Organ transplants have saved thousands of lives over the past 50 years. But to prevent rejection of transplanted organs, patients have to take toxic drugs for the rest of their lives.
Now, several new studies show that it's possible for some transplant patients to avoid these drugs and their side effects. The studies appear in this week's New England Journal of Medicine.
One of the first transplant patients who volunteered to stop taking anti-rejection drugs was Jennifer Serle.
Serle, 28, got her first kidney transplant at the age of 13. She then suffered drug side effects that ranged from weak bones and memory loss to viral warts that made her feet so painful she couldn't walk.
"I knew I had to do something drastic because I was young," she says. "To think of 20, 30, 40 years living like that, I didn't want any part of it.
So Serle entered a study at Massachusetts General Hospital in Boston. After years of experiments in animals, researchers were ready to see if they could dispense with immune-suppressing drugs and all their side effects.
To Serle's delight, it worked.
"So now it has been five years and I have not taken any medications that a normal transplant patient would take," she says.
Her bones have strengthened, she's mentally sharp — and the warts disappeared.
"I'm definitely walking," she says. "I actually ran two marathons in October.

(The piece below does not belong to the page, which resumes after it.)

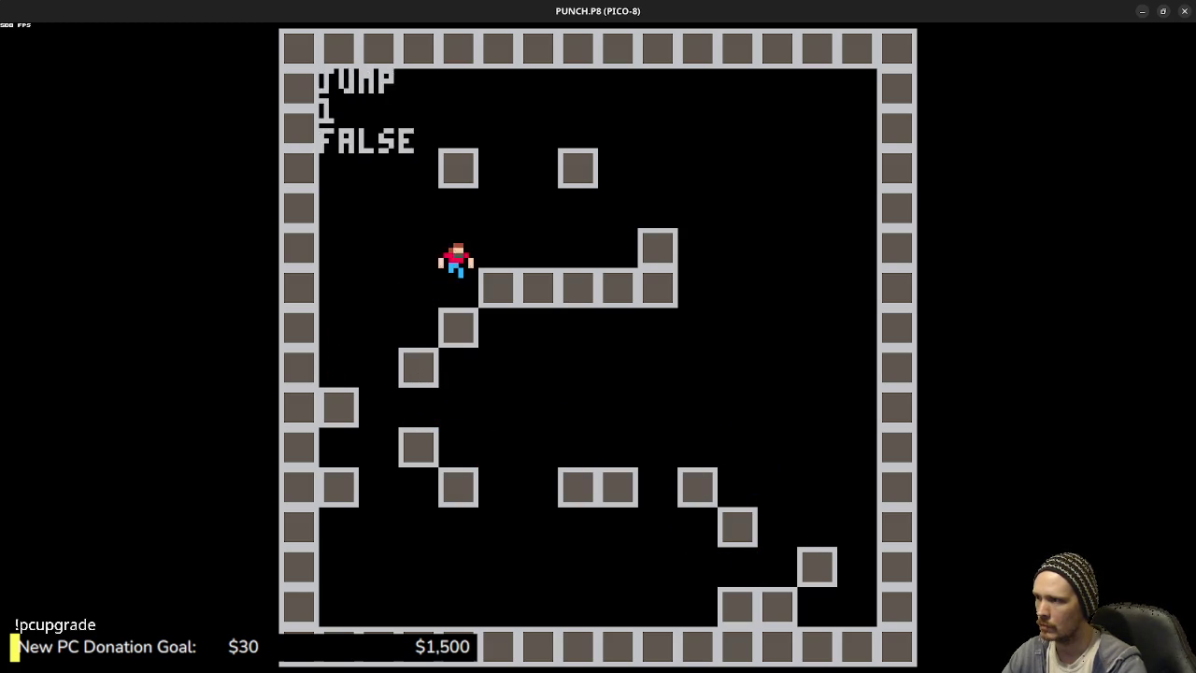
key("Right")
key("z")
key("z")
key("Right")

It's basically been the healthiest that I've ever been in my life."
New Transplant Method
Serle's story marks a turning point in getting patients to tolerate genetically different transplants. In her case, she got a kidney from her mother, who was only a partial match.
Dr. David Sachs of Massachusetts General Hospital says it was the first time drugs were stopped intentionally.
"We are delighted with the outcome," he says. The key for Serle was transplanting not just her mother's kidney but also a bit of her mother's bone marrow.
That gave Serle an immune system that was essentially a blend of her own and her mother's. Immune cells called T-cells, which normally attack anything foreign, are fooled into ignoring the transplanted kidney or at least tolerating it.
"You end up with T-cells that can react against everything else in the environment — bacteria, viruses, any other antigen — except recipient and donor [cells]," he says. "That's what we call tolerance."
The trick succeeded in three other patients. Other papers in the Journal detail two patients who achieved tolerance with other maneuvers. These patients also are doing without immune-suppressing drugs.
Doesn't Apply to All
That doesn't mean this approach works for all transplant patients. It's still experimental. Sachs says the treatment that his patients require before the transplant takes several days. That precludes taking organs from brain-dead donors. There's too little time.
"The only requirement right now is that it has to be from a living donor," Sachs says. "We haven't yet got this procedure working in a situation where it's a deceased donor, which is of course the usual case for many other transplants, such as the heart."
Others are skeptical of the new findings. Dr. Tom Starzl, a transplant pioneer at the University of Pittsburgh, doesn't see the Boston group's method as a breakthrough. He says the preparation that was used is "too complex" to be used clinically.
In Pittsburgh, Starzl says doctors are fine-tuning their transplant regimens to achieve partial tolerance by radically reducing — but not totally stopping — the number of doses and the number of drugs a person has to take.
"We see no real reason to go from one dose a week to nothing," he says.
The Boston group also has another big goal in mind. Sachs says achieving tolerance in mismatched human transplants is a step toward the day when animal organs might be safely put into people.